I will be installing this amp in my '99 miata. Front stage is two MB Quart PCE 216 6.5" 130 Watt Max power handling - yet I have the tweeters and woofers wired individually to use a channel for each. I also have two speakers in the rear deck that are MB Quart 6.5 RCE's (not hooked up as I may change them out for bass speakers). But thought about using all four channels for the front stage if it isn't too much.

Eclipse EA4100 400W Max, 4-Channel Amplifier - Sonic Electronix

What gauge wire do I need and what fused size should I use for this amp? I don't know if I am able to find the manual for it online but I want to buy the proper cabling needed for it. Preferably a fuse holder like the ones Phoenix Gold used to make (if they are same quality).


----------



## DDfusion (Apr 23, 2015)

500 watts or less. 8awg OFC. 8awg can go to 50a


----------



## Justin Zazzi (May 28, 2012)

Yep, good advice. 8ga wire will make your installation easy since it can bend so much.

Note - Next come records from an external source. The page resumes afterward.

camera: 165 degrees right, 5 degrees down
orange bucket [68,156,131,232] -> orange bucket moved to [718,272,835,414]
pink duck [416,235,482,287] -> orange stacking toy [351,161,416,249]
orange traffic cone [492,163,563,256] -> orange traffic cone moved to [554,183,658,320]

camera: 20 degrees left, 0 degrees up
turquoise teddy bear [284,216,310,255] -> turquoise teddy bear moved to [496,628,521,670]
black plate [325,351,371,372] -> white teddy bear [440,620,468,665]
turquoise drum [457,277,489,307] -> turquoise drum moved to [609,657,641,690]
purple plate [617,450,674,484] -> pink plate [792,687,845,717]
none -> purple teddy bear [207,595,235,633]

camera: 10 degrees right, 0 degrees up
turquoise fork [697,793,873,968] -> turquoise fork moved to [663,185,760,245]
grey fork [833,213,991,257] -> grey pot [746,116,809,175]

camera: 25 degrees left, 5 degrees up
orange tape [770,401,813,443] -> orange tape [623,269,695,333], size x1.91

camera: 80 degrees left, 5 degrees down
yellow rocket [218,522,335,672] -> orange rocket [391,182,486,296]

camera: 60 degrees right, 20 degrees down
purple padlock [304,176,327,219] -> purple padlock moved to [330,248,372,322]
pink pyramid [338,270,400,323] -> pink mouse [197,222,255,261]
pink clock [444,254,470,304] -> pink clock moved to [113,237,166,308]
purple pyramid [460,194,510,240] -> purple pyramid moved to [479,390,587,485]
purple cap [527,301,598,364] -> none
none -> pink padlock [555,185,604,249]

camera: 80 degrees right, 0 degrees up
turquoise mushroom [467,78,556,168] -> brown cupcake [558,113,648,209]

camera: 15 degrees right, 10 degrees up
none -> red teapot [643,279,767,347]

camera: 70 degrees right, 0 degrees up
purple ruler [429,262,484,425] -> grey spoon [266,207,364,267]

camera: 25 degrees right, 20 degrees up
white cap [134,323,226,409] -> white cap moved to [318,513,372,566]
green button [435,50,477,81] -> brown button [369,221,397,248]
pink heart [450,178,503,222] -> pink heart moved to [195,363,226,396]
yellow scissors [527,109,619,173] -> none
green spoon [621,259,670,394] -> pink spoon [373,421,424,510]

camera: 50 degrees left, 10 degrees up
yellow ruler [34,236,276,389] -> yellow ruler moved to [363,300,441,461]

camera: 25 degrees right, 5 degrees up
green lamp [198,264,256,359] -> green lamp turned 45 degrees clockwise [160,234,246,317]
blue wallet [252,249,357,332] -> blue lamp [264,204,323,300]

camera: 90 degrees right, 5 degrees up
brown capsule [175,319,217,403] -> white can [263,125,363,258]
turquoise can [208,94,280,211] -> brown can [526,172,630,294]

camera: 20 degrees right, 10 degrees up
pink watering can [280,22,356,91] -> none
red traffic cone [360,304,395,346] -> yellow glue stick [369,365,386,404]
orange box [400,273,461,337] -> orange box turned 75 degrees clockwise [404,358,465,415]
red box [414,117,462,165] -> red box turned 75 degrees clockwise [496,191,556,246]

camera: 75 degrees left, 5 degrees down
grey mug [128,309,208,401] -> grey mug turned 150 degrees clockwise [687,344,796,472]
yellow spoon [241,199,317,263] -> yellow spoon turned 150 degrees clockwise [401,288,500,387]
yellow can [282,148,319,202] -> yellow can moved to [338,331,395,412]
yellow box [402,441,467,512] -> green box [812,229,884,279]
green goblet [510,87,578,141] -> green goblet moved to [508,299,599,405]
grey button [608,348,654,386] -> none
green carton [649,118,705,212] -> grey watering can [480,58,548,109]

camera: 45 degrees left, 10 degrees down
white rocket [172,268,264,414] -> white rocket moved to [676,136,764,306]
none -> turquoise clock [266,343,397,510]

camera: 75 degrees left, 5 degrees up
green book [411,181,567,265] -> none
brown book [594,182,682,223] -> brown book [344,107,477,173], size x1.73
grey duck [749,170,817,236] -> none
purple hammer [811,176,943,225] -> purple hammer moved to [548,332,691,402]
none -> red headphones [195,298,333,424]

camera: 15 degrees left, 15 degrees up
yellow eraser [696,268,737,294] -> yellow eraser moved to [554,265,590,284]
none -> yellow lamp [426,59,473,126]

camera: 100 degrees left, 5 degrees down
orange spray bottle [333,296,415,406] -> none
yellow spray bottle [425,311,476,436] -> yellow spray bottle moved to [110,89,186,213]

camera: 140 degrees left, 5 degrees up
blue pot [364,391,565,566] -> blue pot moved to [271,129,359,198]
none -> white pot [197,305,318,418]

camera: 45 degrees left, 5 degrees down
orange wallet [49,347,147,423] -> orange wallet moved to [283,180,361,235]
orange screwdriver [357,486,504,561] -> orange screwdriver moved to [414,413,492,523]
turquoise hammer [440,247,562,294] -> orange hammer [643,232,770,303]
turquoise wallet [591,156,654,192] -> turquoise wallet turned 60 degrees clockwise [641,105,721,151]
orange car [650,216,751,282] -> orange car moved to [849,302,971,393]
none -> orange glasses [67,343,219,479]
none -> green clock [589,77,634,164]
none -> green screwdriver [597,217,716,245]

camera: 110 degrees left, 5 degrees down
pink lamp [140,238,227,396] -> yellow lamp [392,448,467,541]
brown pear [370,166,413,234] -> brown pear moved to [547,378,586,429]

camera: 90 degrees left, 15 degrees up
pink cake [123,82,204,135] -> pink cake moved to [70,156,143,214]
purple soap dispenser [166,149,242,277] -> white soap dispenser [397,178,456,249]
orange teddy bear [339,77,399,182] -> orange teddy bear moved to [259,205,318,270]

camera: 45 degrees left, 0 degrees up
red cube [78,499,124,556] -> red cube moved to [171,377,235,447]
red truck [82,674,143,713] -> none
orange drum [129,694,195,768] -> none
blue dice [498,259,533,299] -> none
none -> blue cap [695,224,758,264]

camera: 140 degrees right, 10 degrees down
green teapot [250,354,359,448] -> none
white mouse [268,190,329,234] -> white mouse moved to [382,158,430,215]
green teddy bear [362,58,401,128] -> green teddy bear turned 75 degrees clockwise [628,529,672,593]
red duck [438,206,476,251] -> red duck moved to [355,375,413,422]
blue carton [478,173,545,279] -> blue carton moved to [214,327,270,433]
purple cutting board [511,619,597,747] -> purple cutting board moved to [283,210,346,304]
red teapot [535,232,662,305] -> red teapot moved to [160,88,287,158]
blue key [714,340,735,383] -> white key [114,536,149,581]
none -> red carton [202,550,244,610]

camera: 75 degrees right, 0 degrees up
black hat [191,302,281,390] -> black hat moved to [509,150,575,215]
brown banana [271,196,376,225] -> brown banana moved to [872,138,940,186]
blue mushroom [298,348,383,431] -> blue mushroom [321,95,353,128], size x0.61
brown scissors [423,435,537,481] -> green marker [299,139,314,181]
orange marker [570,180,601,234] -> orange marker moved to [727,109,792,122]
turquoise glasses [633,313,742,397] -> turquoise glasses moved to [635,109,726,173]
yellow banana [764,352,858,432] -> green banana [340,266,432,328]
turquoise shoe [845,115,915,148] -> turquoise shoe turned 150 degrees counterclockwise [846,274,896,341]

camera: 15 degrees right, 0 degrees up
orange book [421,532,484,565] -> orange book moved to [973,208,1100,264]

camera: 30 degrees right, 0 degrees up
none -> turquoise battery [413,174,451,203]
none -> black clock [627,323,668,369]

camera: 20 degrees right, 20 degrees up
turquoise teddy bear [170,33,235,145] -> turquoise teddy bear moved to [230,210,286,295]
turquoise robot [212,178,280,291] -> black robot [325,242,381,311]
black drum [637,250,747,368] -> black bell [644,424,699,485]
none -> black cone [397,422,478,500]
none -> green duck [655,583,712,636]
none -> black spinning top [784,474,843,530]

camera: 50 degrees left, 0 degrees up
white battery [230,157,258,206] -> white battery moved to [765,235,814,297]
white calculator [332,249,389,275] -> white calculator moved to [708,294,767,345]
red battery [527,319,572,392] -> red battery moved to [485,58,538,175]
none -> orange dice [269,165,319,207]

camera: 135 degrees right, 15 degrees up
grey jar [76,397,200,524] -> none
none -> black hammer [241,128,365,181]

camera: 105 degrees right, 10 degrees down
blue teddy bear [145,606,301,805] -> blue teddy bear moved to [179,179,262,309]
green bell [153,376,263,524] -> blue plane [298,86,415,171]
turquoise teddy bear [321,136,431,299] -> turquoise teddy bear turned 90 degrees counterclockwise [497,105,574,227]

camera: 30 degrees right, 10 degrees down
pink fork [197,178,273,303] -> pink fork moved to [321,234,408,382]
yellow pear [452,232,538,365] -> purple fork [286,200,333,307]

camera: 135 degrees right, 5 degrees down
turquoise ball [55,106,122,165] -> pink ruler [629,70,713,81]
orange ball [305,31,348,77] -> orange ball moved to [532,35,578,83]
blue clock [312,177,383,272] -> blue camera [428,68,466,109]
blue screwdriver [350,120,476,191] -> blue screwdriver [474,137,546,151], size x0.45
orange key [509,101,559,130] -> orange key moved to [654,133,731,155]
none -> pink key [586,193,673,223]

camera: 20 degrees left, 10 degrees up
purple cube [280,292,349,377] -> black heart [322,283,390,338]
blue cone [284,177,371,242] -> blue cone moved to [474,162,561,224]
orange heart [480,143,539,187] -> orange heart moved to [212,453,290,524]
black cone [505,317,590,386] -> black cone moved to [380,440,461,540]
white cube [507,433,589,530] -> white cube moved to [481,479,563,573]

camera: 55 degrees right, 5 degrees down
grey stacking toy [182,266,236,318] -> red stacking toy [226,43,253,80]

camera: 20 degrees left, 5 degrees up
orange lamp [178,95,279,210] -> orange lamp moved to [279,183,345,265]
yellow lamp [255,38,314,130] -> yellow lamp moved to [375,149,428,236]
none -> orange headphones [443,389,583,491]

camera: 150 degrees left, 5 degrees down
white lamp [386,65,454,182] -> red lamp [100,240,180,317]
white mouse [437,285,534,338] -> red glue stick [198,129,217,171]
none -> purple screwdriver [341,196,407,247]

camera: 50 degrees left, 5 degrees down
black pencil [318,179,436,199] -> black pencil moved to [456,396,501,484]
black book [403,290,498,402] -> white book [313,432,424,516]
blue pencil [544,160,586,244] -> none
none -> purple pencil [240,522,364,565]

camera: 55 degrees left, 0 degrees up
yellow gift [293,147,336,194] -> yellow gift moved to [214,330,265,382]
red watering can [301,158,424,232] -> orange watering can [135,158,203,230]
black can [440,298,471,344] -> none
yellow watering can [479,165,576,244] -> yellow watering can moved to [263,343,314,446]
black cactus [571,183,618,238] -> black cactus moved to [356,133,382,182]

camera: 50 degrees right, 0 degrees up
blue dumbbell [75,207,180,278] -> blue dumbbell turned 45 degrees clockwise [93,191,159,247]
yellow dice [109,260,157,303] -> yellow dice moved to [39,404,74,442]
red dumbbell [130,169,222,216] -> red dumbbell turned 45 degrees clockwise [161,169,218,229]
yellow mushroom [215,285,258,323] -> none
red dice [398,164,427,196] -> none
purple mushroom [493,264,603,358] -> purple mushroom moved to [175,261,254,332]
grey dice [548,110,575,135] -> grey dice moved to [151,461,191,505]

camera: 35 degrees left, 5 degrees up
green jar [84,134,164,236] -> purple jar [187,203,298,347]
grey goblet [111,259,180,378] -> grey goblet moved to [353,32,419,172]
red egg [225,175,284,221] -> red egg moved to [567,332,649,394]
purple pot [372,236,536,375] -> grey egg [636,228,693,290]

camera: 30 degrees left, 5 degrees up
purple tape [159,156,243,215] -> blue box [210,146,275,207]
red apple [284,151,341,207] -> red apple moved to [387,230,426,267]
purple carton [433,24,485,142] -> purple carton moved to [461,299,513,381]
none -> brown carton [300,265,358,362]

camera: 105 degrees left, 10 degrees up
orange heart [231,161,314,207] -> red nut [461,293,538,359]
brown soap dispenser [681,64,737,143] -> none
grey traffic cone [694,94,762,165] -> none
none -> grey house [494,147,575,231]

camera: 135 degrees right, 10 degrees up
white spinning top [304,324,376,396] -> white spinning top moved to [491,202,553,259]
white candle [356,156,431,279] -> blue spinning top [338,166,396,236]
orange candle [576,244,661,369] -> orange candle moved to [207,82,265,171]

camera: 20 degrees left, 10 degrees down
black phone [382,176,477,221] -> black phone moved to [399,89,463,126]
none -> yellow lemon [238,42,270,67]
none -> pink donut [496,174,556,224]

Just do your best to make the power cable some reasonable (short) length. If it needs to be something like 15 feet long for whatever reason, you might consider using 4ga wire to keep the voltage drop from getting too high (still fused at 50a since you don't need more than that).

One added benefit of a 4ga wire is adding another amplifier in the future will be easier since you can split it using a distribution block instead of running another piece of wire all the way from the battery.


----------



## movingzachb (Dec 13, 2013)

With say a 6 gauge wire could you connect a second amp or does it have to be a 4? Just curious (Say if the amps were both 400 watt max).


----------



## gijoe (Mar 25, 2008)

I'm sure 6awg would be fine. Search "wire gauge chart" then go to images and find a chart that tells you what you need. Look for one that also includes the length of the run, this is important, and seeing as you are driving a Miata, the run might be pretty short, making smaller wire safer.


----------



## Justin Zazzi (May 28, 2012)

movingzachb said:


> With say a 6 gauge wire could you connect a second amp or does it have to be a 4? Just curious (Say if the amps were both 400 watt max).


Assuming you want to keep using class A/B amplifiers, they are somewhere around 50% efficient meaning you need to supply with twice as much power as they will deliver to the speakers. So if you have two 400w amps, that means you need up to 1600w of power from the battery. A little math with Ohm's Law gives us roughly 120 amps of current at about 13.8v.

As shown earlier, an 8ga wire can safely carry somewhere around 50-60a. So you'll need to use something larger. 6ga can carry about 80-90, and 4ga tops out near 125a (which matches your power demand nicely).

The other thing to consider is voltage drop over the length of the cable. For short distances of up to 6 feet or so, 4ga will be just fine. For longer runs approaching 15 feet, you'll want to increase the power wire size to 2ga or 0ga. This isn't because you need more current capacity and therefore you don't want to use a bigger fuse either. It's because the lower resistance of the thicker cable will give your amplifiers a voltage that is closer to the output of the alternator/battery.


----------